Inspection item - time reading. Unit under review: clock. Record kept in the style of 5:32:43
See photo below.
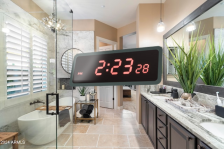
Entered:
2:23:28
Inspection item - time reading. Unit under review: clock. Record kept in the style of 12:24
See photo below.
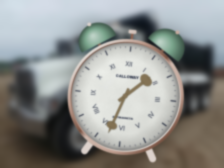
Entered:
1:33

==

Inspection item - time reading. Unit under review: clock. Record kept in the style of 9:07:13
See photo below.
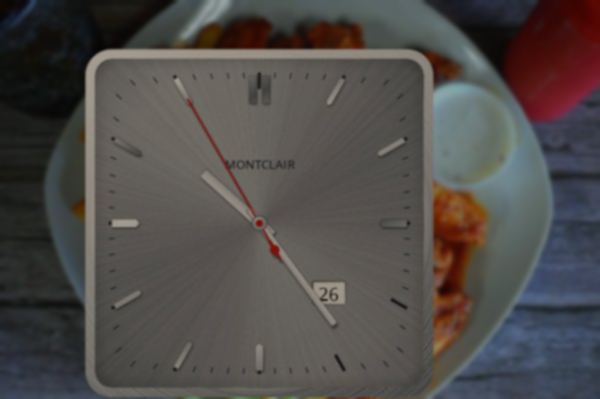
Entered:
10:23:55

◆ PROBLEM:
Please pick out and copy each line of the material that contains the word "under".

◆ SOLUTION:
Inspection item - time reading. Unit under review: clock. Record kept in the style of 5:32:43
Inspection item - time reading. Unit under review: clock. Record kept in the style of 12:24
Inspection item - time reading. Unit under review: clock. Record kept in the style of 9:07:13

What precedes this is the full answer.